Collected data
-------

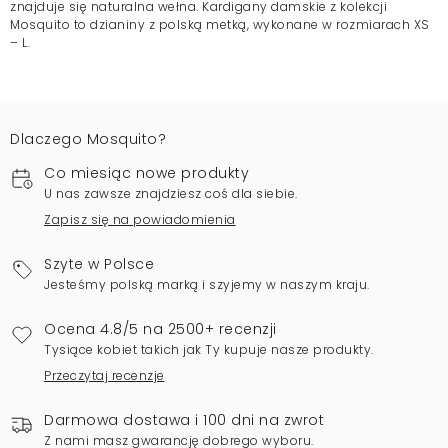
znajduje się naturalna wełna. Kardigany damskie z kolekcji
Mosquito to dzianiny z polską metką, wykonane w rozmiarach XS
– L.
Dlaczego Mosquito?
Co miesiąc nowe produkty
U nas zawsze znajdziesz coś dla siebie.
Zapisz się na powiadomienia
Szyte w Polsce
Jesteśmy polską marką i szyjemy w naszym kraju.
Ocena 4.8/5 na 2500+ recenzji
Tysiące kobiet takich jak Ty kupuje nasze produkty.
Przeczytaj recenzje
Darmowa dostawa i 100 dni na zwrot
Z nami masz gwarancję dobrego wyboru.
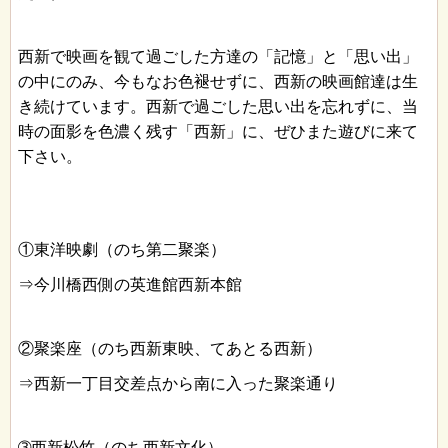
西新で映画を観て過ごした方達の「記憶」と「思い出」
の中にのみ、今もなお色褪せずに、西新の映画館達は生
き続けています。西新で過ごした思い出を忘れずに、当
時の面影を色濃く残す「西新」に、ぜひまた遊びに来て
下さい。
①東洋映劇（のち第二聚楽）
⇒今川橋西側の英進館西新本館
②聚楽座（のち西新東映、てあとる西新）
⇒西新一丁目交差点から南に入った聚楽通り
➂西新松竹（のち西新文化）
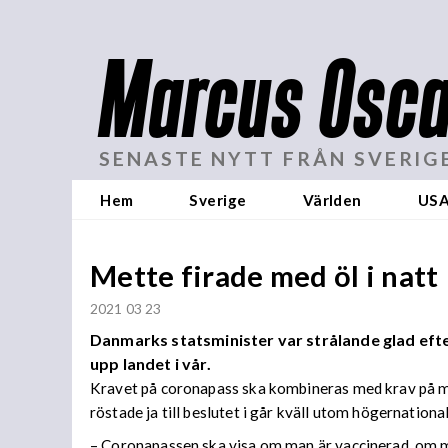
Marcus Osca
SENASTE NYTT FRÅN SVERIG
Hem
Sverige
Världen
US
Mette firade med öl i natt
2021 03 23
Danmarks statsminister var strålande glad efte
upp landet i vår.
Kravet på coronapass ska kombineras med krav på mu
röstade ja till beslutet i går kväll utom högernationa
– Coronapassen ska visa om man är vaccinerad, om m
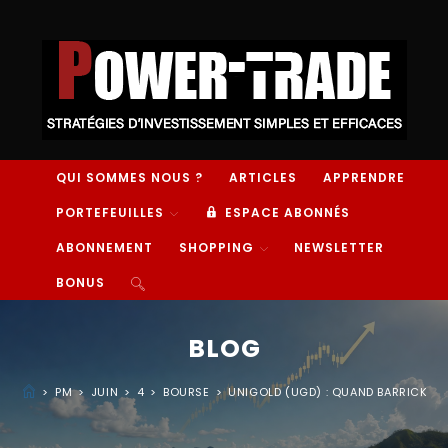
QUI SOMMES NOUS ?
ARTICLES
APPRENDRE
PORTEFEUILLES
ESPACE ABONNÉS
ABONNEMENT
SHOPPING
NEWSLETTER
BONUS
BLOG
>
PM
>
JUIN
>
4
>
BOURSE
>
UNIGOLD (UGD) : QUAND BARRICK VA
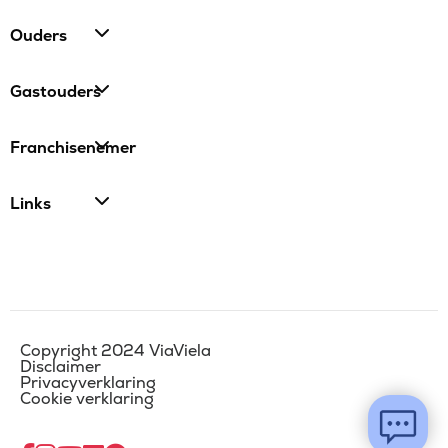
Ouders
Gastouders
Franchisenemer
Links
Copyright 2024 ViaViela
Disclaimer
Privacyverklaring
Cookie verklaring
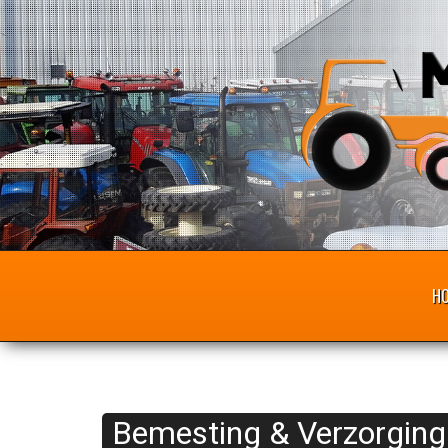
H
Bemesting & Verzorging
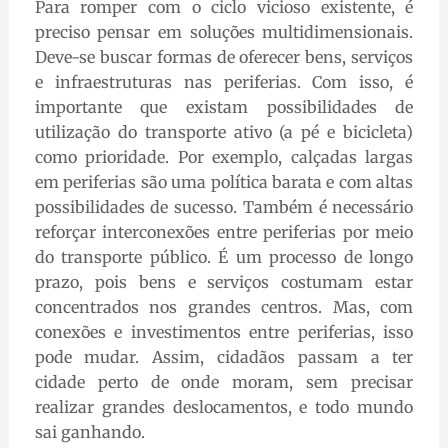
Para romper com o ciclo vicioso existente, é
preciso pensar em soluções multidimensionais.
Deve-se buscar formas de oferecer bens, serviços
e infraestruturas nas periferias. Com isso, é
importante que existam possibilidades de
utilização do transporte ativo (a pé e bicicleta)
como prioridade. Por exemplo, calçadas largas
em periferias são uma política barata e com altas
possibilidades de sucesso. Também é necessário
reforçar interconexões entre periferias por meio
do transporte público. É um processo de longo
prazo, pois bens e serviços costumam estar
concentrados nos grandes centros. Mas, com
conexões e investimentos entre periferias, isso
pode mudar. Assim, cidadãos passam a ter
cidade perto de onde moram, sem precisar
realizar grandes deslocamentos, e todo mundo
sai ganhando.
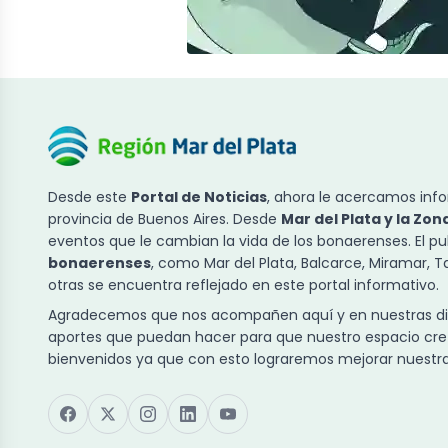
Desde este
Portal de Noticias
, ahora le acercamos info
provincia de Buenos Aires. Desde
Mar del Plata y la Zon
eventos que le cambian la vida de los bonaerenses. El p
bonaerenses
, como Mar del Plata, Balcarce, Miramar, 
otras se encuentra reflejado en este portal informativo.
Agradecemos que nos acompañen aquí y en nuestras dist
aportes que puedan hacer para que nuestro espacio cre
bienvenidos ya que con esto lograremos mejorar nuestra 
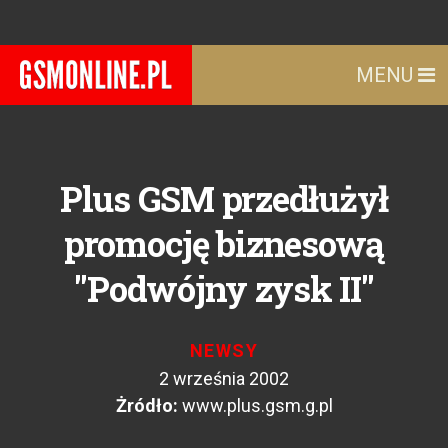
MENU
Plus GSM przedłużył
promocję biznesową
"Podwójny zysk II"
NEWSY
2 września 2002
Żródło:
www.plus.gsm.g.pl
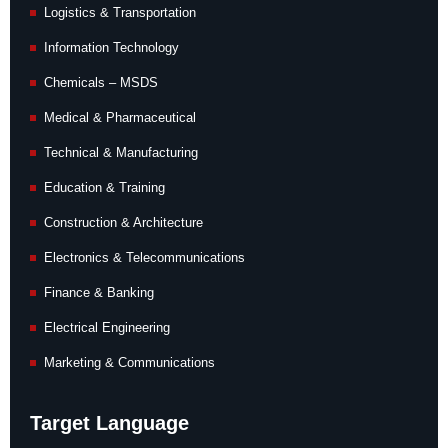
Logistics & Transportation
Information Technology
Chemicals – MSDS
Medical & Pharmaceutical
Technical & Manufacturing
Education & Training
Construction & Architecture
Electronics & Telecommunications
Finance & Banking
Electrical Engineering
Marketing & Communications
Target Language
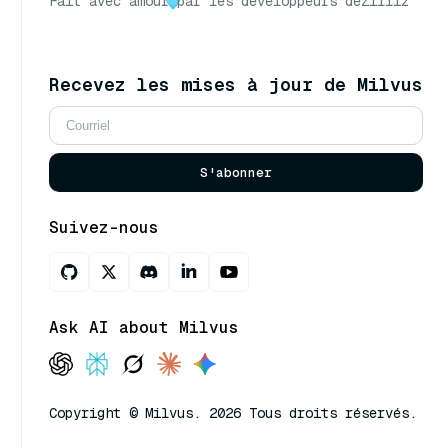
Fait avec amour
par les développeurs de
Zilliz
Recevez les mises à jour de Milvus
S'abonner
Suivez-nous
Ask AI about Milvus
Copyright © Milvus. 2026 Tous droits réservés.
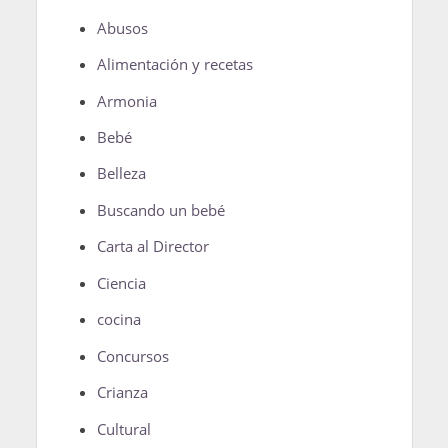
Abusos
Alimentación y recetas
Armonia
Bebé
Belleza
Buscando un bebé
Carta al Director
Ciencia
cocina
Concursos
Crianza
Cultural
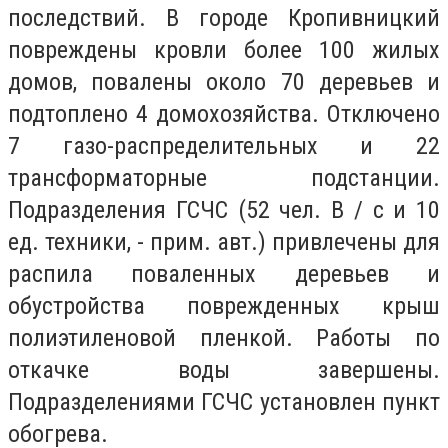
последствий. В городе Кропивницкий
повреждены кровли более 100 жилых
домов, повалены около 70 деревьев и
подтоплено 4 домохозяйства. Отключено
7 газо-распределительных и 22
трансформаторные подстанции.
Подразделения ГСЧС (52 чел. В / с и 10
ед. техники, - прим. авт.) привлечены для
распила поваленных деревьев и
обустройства поврежденных крыш
полиэтиленовой пленкой. Работы по
откачке воды завершены.
Подразделениями ГСЧС установлен пункт
обогрева.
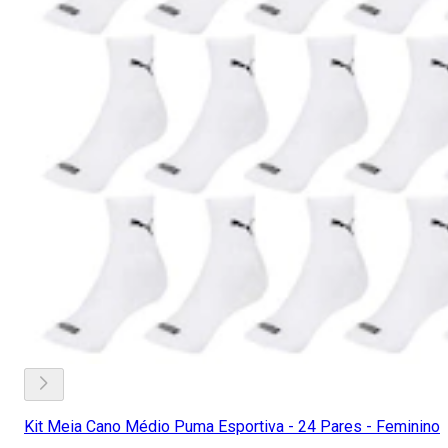
Kit Meia Cano Médio Puma Esportiva - 24 Pares - Feminino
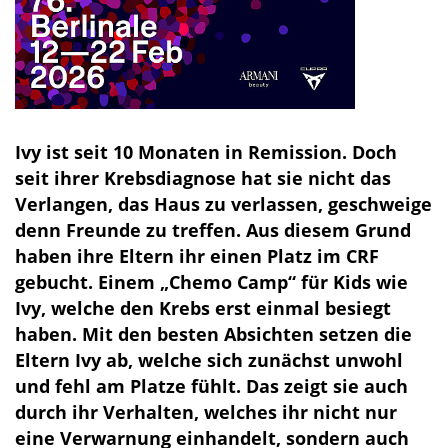
Ivy ist seit 10 Monaten in Remission. Doch
seit ihrer Krebsdiagnose hat sie nicht das
Verlangen, das Haus zu verlassen, geschweige
denn Freunde zu treffen. Aus diesem Grund
haben ihre Eltern ihr einen Platz im CRF
gebucht. Einem „Chemo Camp“ für Kids wie
Ivy, welche den Krebs erst einmal besiegt
haben. Mit den besten Absichten setzen die
Eltern Ivy ab, welche sich zunächst unwohl
und fehl am Platze fühlt. Das zeigt sie auch
durch ihr Verhalten, welches ihr nicht nur
eine Verwarnung einhandelt, sondern auch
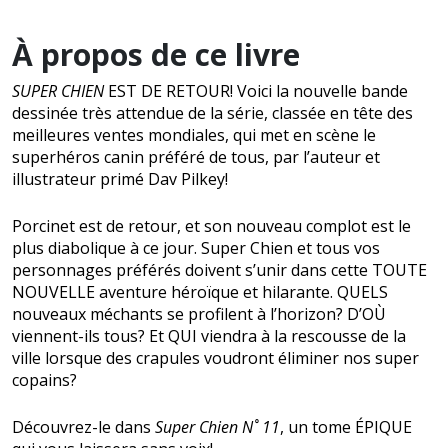
À propos de ce livre
SUPER CHIEN
EST DE RETOUR! Voici la nouvelle bande
dessinée très attendue de la série, classée en tête des
meilleures ventes mondiales, qui met en scène le
superhéros canin préféré de tous, par l’auteur et
illustrateur primé Dav Pilkey!
Porcinet est de retour, et son nouveau complot est le
plus diabolique à ce jour. Super Chien et tous vos
personnages préférés doivent s’unir dans cette TOUTE
NOUVELLE aventure héroïque et hilarante. QUELS
nouveaux méchants se profilent à l’horizon? D’OÙ
viennent-ils tous? Et QUI viendra à la rescousse de la
ville lorsque des crapules voudront éliminer nos super
copains?
Découvrez-le dans
Super Chien N˚ 11
, un tome ÉPIQUE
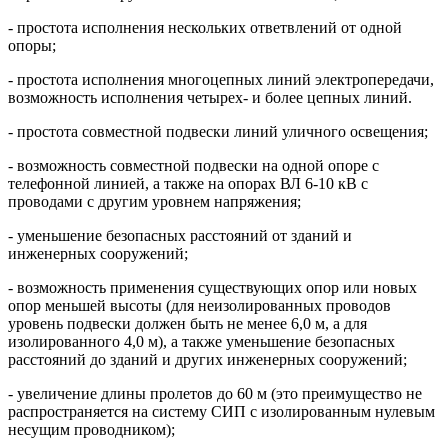
- простота исполнения нескольких ответвлений от одной
опоры;
- простота исполнения многоцепных линий электропередачи,
возможность исполнения четырех- и более цепных линий.
- простота совместной подвески линий уличного освещения;
- возможность совместной подвески на одной опоре с
телефонной линией, а также на опорах ВЛ 6-10 кВ с
проводами с другим уровнем напряжения;
- уменьшение безопасных расстояний от зданий и
инженерных сооружений;
- возможность применения существующих опор или новых
опор меньшей высоты (для неизолированных проводов
уровень подвески должен быть не менее 6,0 м, а для
изолированного 4,0 м), а также уменьшение безопасных
расстояний до зданий и других инженерных сооружений;
- увеличение длины пролетов до 60 м (это преимущество не
распространяется на систему СИП с изолированным нулевым
несущим проводником);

-------

:: WHAT TO WORK ON ::
The result should be every line of the data, reproduced exactly, with the images removed.

:: RESULT BELOW ::
znajduje się naturalna wełna. Kardigany damskie z kolekcji
Mosquito to dzianiny z polską metką, wykonane w rozmiarach XS
– L.
Dlaczego Mosquito?
Co miesiąc nowe produkty
U nas zawsze znajdziesz coś dla siebie.
Zapisz się na powiadomienia
Szyte w Polsce
Jesteśmy polską marką i szyjemy w naszym kraju.
Ocena 4.8/5 na 2500+ recenzji
Tysiące kobiet takich jak Ty kupuje nasze produkty.
Przeczytaj recenzje
Darmowa dostawa i 100 dni na zwrot
Z nami masz gwarancję dobrego wyboru.
西新で映画を観て過ごした方達の「記憶」と「思い出」
の中にのみ、今もなお色褪せずに、西新の映画館達は生
き続けています。西新で過ごした思い出を忘れずに、当
時の面影を色濃く残す「西新」に、ぜひまた遊びに来て
下さい。
①東洋映劇（のち第二聚楽）
⇒今川橋西側の英進館西新本館
②聚楽座（のち西新東映、てあとる西新）
⇒西新一丁目交差点から南に入った聚楽通り
➂西新松竹（のち西新文化）
Marcus Osca
SENASTE NYTT FRÅN SVERIG
Hem
Sverige
Världen
US
Mette firade med öl i natt
2021 03 23
Danmarks statsminister var strålande glad efte
upp landet i vår.
Kravet på coronapass ska kombineras med krav på mu
röstade ja till beslutet i går kväll utom högernationa
– Coronapassen ska visa om man är vaccinerad, om m
QUI SOMMES NOUS ?
ARTICLES
APPRENDRE
PORTEFEUILLES
ESPACE ABONNÉS
ABONNEMENT
SHOPPING
NEWSLETTER
BONUS
BLOG
>
PM
>
JUIN
>
4
>
BOURSE
>
UNIGOLD (UGD) : QUAND BARRICK VA
Ouders
Gastouders
Franchisenemer
Links
Copyright 2024 ViaViela
Disclaimer
Privacyverklaring
Cookie verklaring
H
Bemesting & Verzorging
Para romper com o ciclo vicioso existente, é
preciso pensar em soluções multidimensionais.
Deve-se buscar formas de oferecer bens, serviços
e infraestruturas nas periferias. Com isso, é
importante que existam possibilidades de
utilização do transporte ativo (a pé e bicicleta)
como prioridade. Por exemplo, calçadas largas
em periferias são uma política barata e com altas
possibilidades de sucesso. Também é necessário
reforçar interconexões entre periferias por meio
do transporte público. É um processo de longo
prazo, pois bens e serviços costumam estar
concentrados nos grandes centros. Mas, com
conexões e investimentos entre periferias, isso
pode mudar. Assim, cidadãos passam a ter
cidade perto de onde moram, sem precisar
realizar grandes deslocamentos, e todo mundo
sai ganhando.
Desde este
Portal de Noticias
, ahora le acercamos info
provincia de Buenos Aires. Desde
Mar del Plata y la Zon
eventos que le cambian la vida de los bonaerenses. El p
bonaerenses
, como Mar del Plata, Balcarce, Miramar, 
otras se encuentra reflejado en este portal informativo.
Agradecemos que nos acompañen aquí y en nuestras dist
aportes que puedan hacer para que nuestro espacio cre
bienvenidos ya que con esto lograremos mejorar nuestra 
MENU
Plus GSM przedłużył
promocję biznesową
"Podwójny zysk II"
NEWSY
2 września 2002
Żródło:
www.plus.gsm.g.pl
Logistics & Transportation
Information Technology
Chemicals – MSDS
Medical & Pharmaceutical
Technical & Manufacturing
Education & Training
Construction & Architecture
Electronics & Telecommunications
Finance & Banking
Electrical Engineering
Marketing & Communications
Target Language
Fait avec amour
par les développeurs de
Zilliz
Recevez les mises à jour de Milvus
S'abonner
Suivez-nous
Ask AI about Milvus
Copyright © Milvus. 2026 Tous droits réservés.
Abusos
Alimentación y recetas
Armonia
Bebé
Belleza
Buscando un bebé
Carta al Director
Ciencia
cocina
Concursos
Crianza
Cultural
последствий. В городе Кропивницкий
повреждены кровли более 100 жилых
домов, повалены около 70 деревьев и
подтоплено 4 домохозяйства. Отключено
7 газо-распределительных и 22
трансформаторные подстанции.
Подразделения ГСЧС (52 чел. В / с и 10
ед. техники, - прим. авт.) привлечены для
распила поваленных деревьев и
обустройства поврежденных крыш
полиэтиленовой пленкой. Работы по
откачке воды завершены.
Подразделениями ГСЧС установлен пункт
обогрева.
Kit Meia Cano Médio Puma Esportiva - 24 Pares - Feminino
Ivy ist seit 10 Monaten in Remission. Doch
seit ihrer Krebsdiagnose hat sie nicht das
Verlangen, das Haus zu verlassen, geschweige
denn Freunde zu treffen. Aus diesem Grund
haben ihre Eltern ihr einen Platz im CRF
gebucht. Einem „Chemo Camp“ für Kids wie
Ivy, welche den Krebs erst einmal besiegt
haben. Mit den besten Absichten setzen die
Eltern Ivy ab, welche sich zunächst unwohl
und fehl am Platze fühlt. Das zeigt sie auch
durch ihr Verhalten, welches ihr nicht nur
eine Verwarnung einhandelt, sondern auch
À propos de ce livre
SUPER CHIEN
EST DE RETOUR! Voici la nouvelle bande
dessinée très attendue de la série, classée en tête des
meilleures ventes mondiales, qui met en scène le
superhéros canin préféré de tous, par l’auteur et
illustrateur primé Dav Pilkey!
Porcinet est de retour, et son nouveau complot est le
plus diabolique à ce jour. Super Chien et tous vos
personnages préférés doivent s’unir dans cette TOUTE
NOUVELLE aventure héroïque et hilarante. QUELS
nouveaux méchants se profilent à l’horizon? D’OÙ
viennent-ils tous? Et QUI viendra à la rescousse de la
ville lorsque des crapules voudront éliminer nos super
copains?
Découvrez-le dans
Super Chien N˚ 11
, un tome ÉPIQUE
- простота исполнения нескольких ответвлений от одной
опоры;
- простота исполнения многоцепных линий электропередачи,
возможность исполнения четырех- и более цепных линий.
- простота совместной подвески линий уличного освещения;
- возможность совместной подвески на одной опоре с
телефонной линией, а также на опорах ВЛ 6-10 кВ с
проводами с другим уровнем напряжения;
- уменьшение безопасных расстояний от зданий и
инженерных сооружений;
- возможность применения существующих опор или новых
опор меньшей высоты (для неизолированных проводов
уровень подвески должен быть не менее 6,0 м, а для
изолированного 4,0 м), а также уменьшение безопасных
расстояний до зданий и других инженерных сооружений;
- увеличение длины пролетов до 60 м (это преимущество не
распространяется на систему СИП с изолированным нулевым
несущим проводником);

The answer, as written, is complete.